Legrange Multiplier test:
lmt <- lm.LMtests(taxpricelm, nb2listw(queensnbcars), test = c("LMerr","LMlag"))
summary(lmt)
## Lagrange multiplier diagnostics for spatial dependence
## data:
## model: lm(formula = price_1960 ~ tax_charge, data = usedcars.shp)
## weights: nb2listw(queensnbcars)
##
## statistic parameter p.value
## LMerr 31.793 1 1.715e-08 ***
## LMlag 40.664 1 1.808e-10 ***
## ---
## Signif. codes: 0 '***' 0.001 '**' 0.01 '*' 0.05 '.' 0.1 ' ' 1
lmt_robust <- lm.LMtests(taxpricelm, nb2listw(queensnbcars), test = c("RLMerr","RLMlag"))
summary(lmt_robust)
## Lagrange multiplier diagnostics for spatial dependence
## data:
## model: lm(formula = price_1960 ~ tax_charge, data = usedcars.shp)

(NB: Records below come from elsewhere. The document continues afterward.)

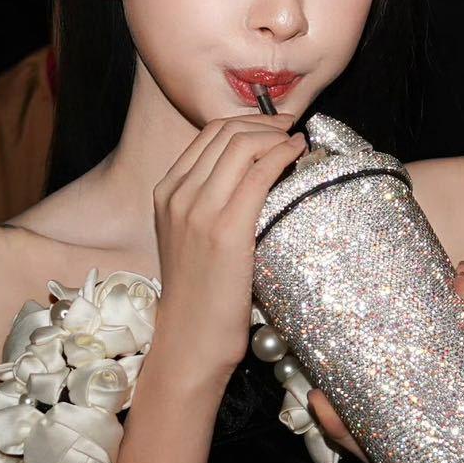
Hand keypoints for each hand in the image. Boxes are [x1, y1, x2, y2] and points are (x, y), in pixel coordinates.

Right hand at [152, 113, 305, 383]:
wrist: (189, 341)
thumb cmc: (198, 295)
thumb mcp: (188, 238)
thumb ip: (206, 203)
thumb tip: (249, 175)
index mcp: (165, 192)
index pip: (208, 134)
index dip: (246, 121)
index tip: (274, 126)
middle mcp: (177, 195)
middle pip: (226, 133)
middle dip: (265, 122)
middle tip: (291, 127)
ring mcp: (198, 210)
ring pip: (242, 146)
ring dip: (277, 134)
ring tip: (298, 140)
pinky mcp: (226, 229)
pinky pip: (259, 173)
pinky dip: (283, 155)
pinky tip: (298, 155)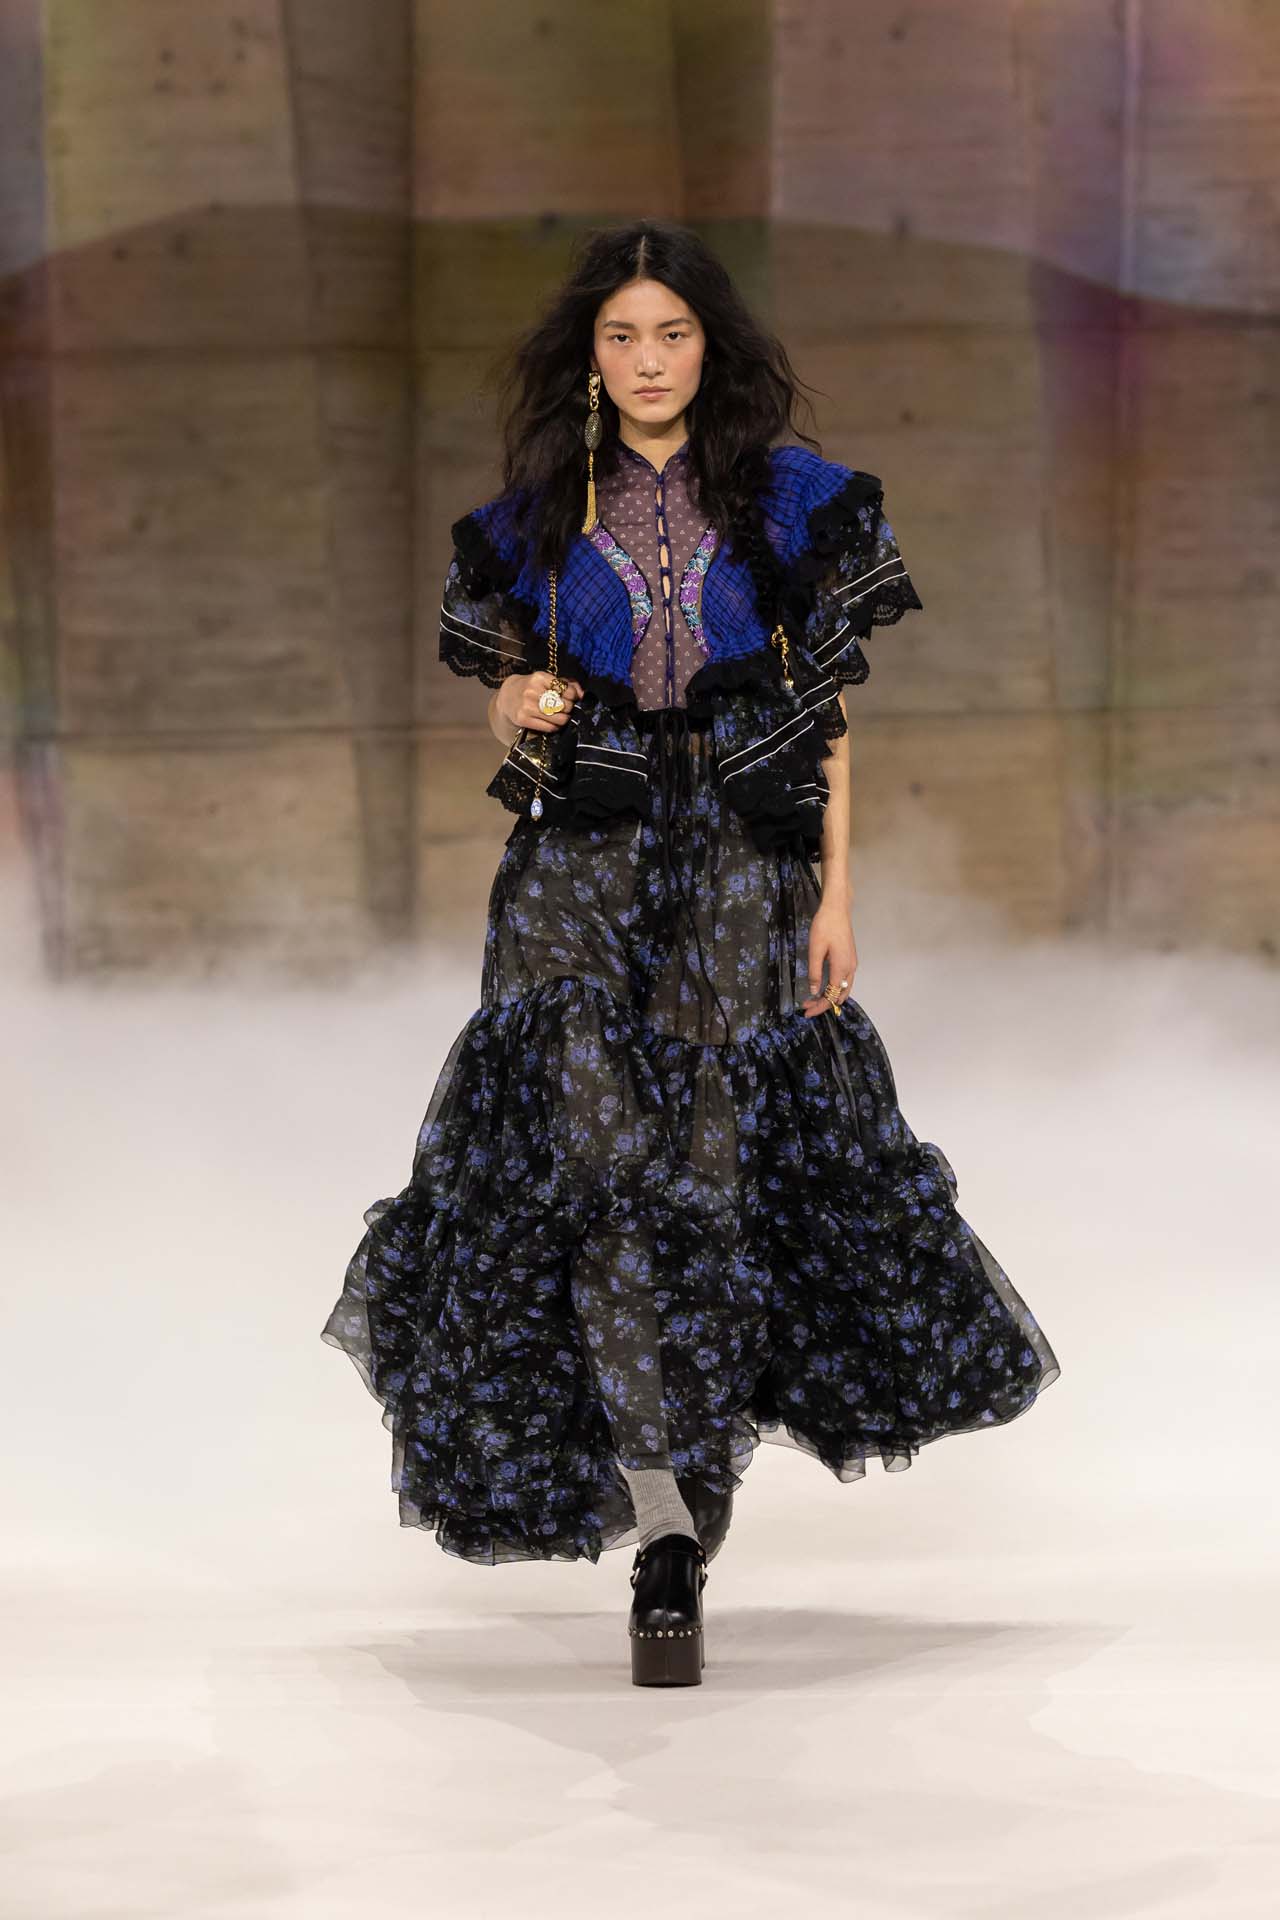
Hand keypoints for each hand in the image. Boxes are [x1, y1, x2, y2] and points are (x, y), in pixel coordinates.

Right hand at [495, 670, 584, 735]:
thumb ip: (566, 684)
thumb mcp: (546, 680)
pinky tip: (553, 723)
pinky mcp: (523, 719)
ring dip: (564, 719)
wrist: (507, 696)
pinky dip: (555, 727)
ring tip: (561, 716)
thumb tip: (582, 694)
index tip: (571, 698)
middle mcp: (532, 691)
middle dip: (569, 708)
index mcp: (539, 677)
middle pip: (564, 705)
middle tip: (566, 708)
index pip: (566, 690)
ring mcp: (527, 706)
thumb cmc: (532, 687)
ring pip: (559, 718)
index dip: (573, 696)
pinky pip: (549, 728)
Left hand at [801, 897, 856, 1018]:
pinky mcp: (851, 959)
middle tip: (807, 1006)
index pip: (831, 996)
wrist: (837, 909)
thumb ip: (815, 972)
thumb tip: (814, 991)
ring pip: (844, 989)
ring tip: (814, 999)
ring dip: (831, 997)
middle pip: (840, 996)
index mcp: (841, 968)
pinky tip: (825, 987)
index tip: (806, 1012)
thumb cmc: (824, 927)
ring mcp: (852, 964)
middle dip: (825, 1004)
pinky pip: (845, 981)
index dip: (819, 1007)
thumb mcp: (815, 950)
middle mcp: (850, 969)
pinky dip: (836, 989)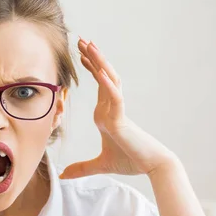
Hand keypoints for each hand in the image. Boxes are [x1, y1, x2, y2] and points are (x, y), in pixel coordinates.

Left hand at [59, 38, 177, 178]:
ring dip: (99, 62)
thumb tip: (64, 175)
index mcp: (106, 113)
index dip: (90, 69)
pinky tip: (99, 71)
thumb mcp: (100, 165)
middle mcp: (111, 108)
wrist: (150, 166)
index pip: (98, 85)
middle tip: (80, 40)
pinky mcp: (121, 119)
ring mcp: (117, 111)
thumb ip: (82, 168)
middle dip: (91, 58)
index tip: (80, 55)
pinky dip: (107, 84)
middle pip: (102, 76)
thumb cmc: (130, 161)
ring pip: (109, 81)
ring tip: (89, 45)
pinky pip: (114, 97)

## weights: nb2listw(queensnbcars)
##
## statistic parameter p.value
## RLMerr 0.051751 1 0.820044
## RLMlag 8.922943 1 0.002816 **
## ---
## Signif. codes: 0 '***' 0.001 '**' 0.01 '*' 0.05 '.' 0.1 ' ' 1
After running the version of the Legrange Multiplier test, it is clear that the lag model is a better choice. The lag model p-value is significant at 0.002, while the error model is not with a p-value of 0.82.
Spatial Lag Model
cars.lag <- lagsarlm(price_1960 ~ tax_charge,
data = usedcars.shp,
nb2listw(queensnbcars))
summary(cars.lag)
##
## Call:lagsarlm(formula = price_1960 ~ tax_charge, data = usedcars.shp,
## listw = nb2listw(queensnbcars))
##
## Residuals:
## Min 1Q Median 3Q Max
## -77.6781 -16.9504 4.2497 19.5484 58.9811
##
## Type: lag
## Coefficients: (asymptotic standard errors)

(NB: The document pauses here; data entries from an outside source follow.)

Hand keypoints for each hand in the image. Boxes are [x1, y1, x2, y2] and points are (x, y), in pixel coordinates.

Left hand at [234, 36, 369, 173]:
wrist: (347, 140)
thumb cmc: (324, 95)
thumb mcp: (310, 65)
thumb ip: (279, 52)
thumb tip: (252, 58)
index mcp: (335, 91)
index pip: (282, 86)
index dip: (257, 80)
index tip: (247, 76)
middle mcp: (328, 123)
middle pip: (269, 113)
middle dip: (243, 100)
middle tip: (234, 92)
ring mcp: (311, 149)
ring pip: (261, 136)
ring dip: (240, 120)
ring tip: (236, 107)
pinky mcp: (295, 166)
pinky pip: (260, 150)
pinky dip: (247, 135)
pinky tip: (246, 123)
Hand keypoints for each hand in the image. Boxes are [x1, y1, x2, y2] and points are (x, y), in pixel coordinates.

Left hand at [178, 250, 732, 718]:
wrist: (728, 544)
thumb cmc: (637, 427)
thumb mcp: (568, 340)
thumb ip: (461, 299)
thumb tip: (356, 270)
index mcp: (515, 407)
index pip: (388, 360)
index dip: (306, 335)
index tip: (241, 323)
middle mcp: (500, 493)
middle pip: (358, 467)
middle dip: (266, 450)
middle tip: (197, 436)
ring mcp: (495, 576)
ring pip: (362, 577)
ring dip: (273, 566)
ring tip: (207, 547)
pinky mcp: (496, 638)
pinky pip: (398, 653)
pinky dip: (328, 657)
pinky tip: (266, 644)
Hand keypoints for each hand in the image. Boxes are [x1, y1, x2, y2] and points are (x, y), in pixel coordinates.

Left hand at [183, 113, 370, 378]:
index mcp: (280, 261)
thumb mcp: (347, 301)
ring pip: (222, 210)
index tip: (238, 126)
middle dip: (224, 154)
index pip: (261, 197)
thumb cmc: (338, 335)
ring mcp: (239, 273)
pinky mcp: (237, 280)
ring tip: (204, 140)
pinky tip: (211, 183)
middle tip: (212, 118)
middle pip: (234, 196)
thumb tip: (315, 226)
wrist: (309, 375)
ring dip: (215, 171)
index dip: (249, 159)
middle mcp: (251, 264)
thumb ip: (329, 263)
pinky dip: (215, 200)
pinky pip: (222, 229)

## Estimate Std. Error z value Pr(>|z|)
## (Intercept) 309.42546 123.03167 2.5150 0.0119
## tax_charge 0.16711 0.10212 1.6364 0.1018
##
## Rho: 0.78302, LR test value: 42.681, p-value: 6.4426e-11
## Asymptotic standard error: 0.081636
## z-value: 9.5916, p-value: < 2.22e-16
## Wald statistic: 91.998, p-value: < 2.22e-16
##
## Log likelihood: -239.8252 for lag model
## ML residual variance (sigma squared): 1036.7, (sigma: 32.197)

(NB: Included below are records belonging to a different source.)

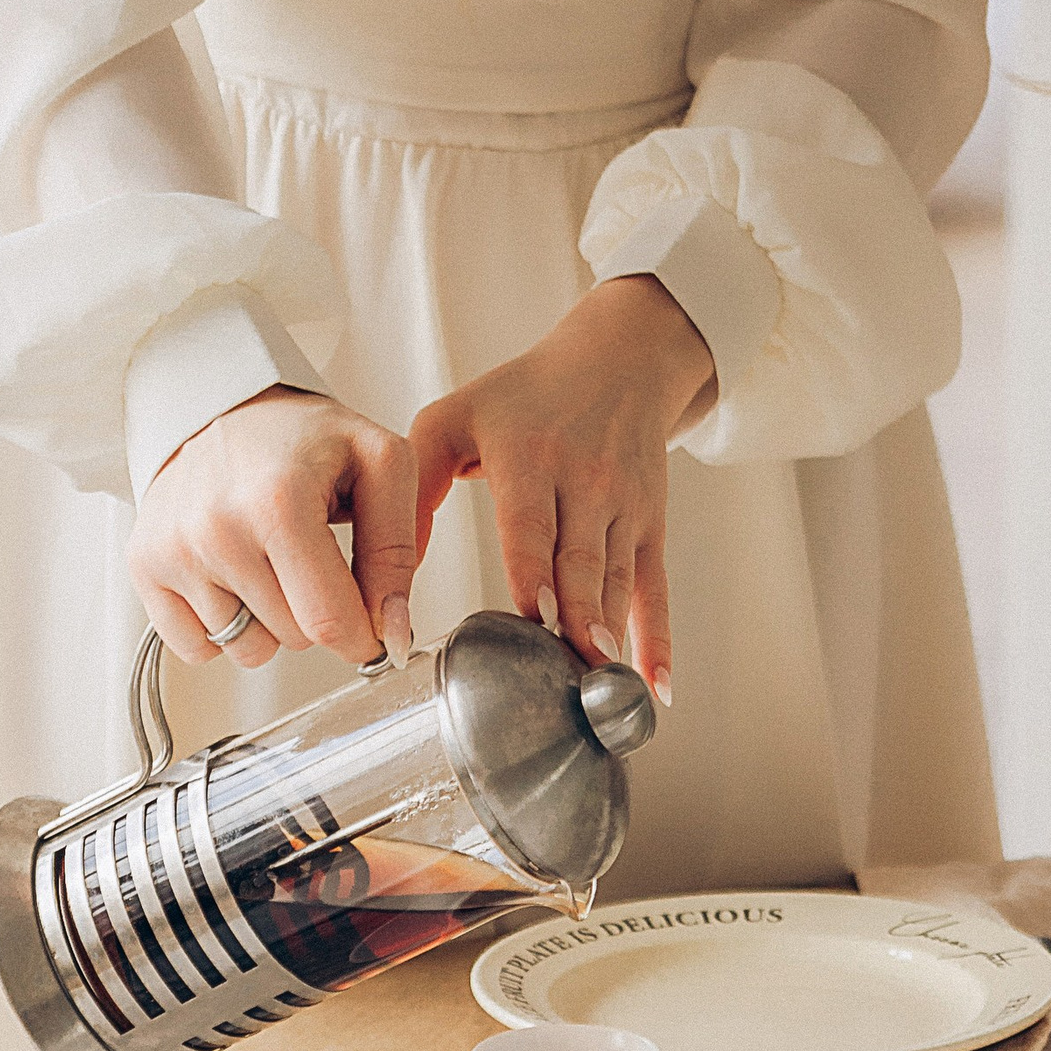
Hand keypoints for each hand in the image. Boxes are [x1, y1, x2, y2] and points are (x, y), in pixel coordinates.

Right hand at [127, 387, 419, 672]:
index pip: (330, 620)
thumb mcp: (379, 465)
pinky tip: (234, 576)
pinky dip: (224, 628)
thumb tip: (391, 631)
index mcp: (280, 502)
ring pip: (248, 651)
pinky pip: (198, 650)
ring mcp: (175, 550)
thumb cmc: (305, 437)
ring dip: (270, 621)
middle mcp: (217, 529)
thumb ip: (396, 549)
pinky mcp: (145, 566)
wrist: (224, 406)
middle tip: (312, 554)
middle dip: (317, 612)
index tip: (371, 623)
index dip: (363, 635)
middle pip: (294, 638)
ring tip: (271, 560)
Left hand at [410, 276, 713, 701]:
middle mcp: (583, 482)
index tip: (534, 617)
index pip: (530, 523)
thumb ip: (416, 485)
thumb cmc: (523, 397)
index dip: (534, 571)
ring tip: (599, 689)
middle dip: (575, 621)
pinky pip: (656, 589)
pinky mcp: (651, 524)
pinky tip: (656, 686)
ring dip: (610, 637)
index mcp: (529, 456)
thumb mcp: (455, 417)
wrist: (618, 361)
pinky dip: (660, 640)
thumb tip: (389, 567)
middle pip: (579, 562)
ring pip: (616, 582)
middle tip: (564, 676)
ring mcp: (623, 506)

## Number of observations: 48
## Number of parameters estimated: 4
## AIC: 487.65, (AIC for lm: 528.33)
## LM test for residual autocorrelation
## test value: 2.1141, p-value: 0.14594
Report:
-Intercept: 309.42, p-value 0.0119
-tax_charge: 0.16711, p-value 0.1018
-Rho: 0.78302
-AIC: 487.65
-AIC lm: 528.33
Moran test
moran.test(residuals(cars.lag),
listw = nb2listw(queensnbcars),
alternative = "two.sided",
randomisation = TRUE)
##
## Moran I test under randomisation
##
## data: residuals(cars.lag)
## weights: nb2listw(queensnbcars)
##
## Moran I statistic standard deviate = -0.58145, p-value = 0.5609
## alternative hypothesis: two.sided
## sample estimates:
## Moran I statistic Expectation Variance
## -0.077924289 -0.021276596 0.009491449
The result of the Moran I test indicates that the lag model adequately accounted for spatial autocorrelation with a p-value of 0.5609. We can finally accept the null hypothesis: there is no spatial autocorrelation.
The coefficient that relates tax and delivery to car price does not reach the significance threshold. One reason for this is that some states may have had a limited number of cars available to buy within the state, forcing them to buy from a different state.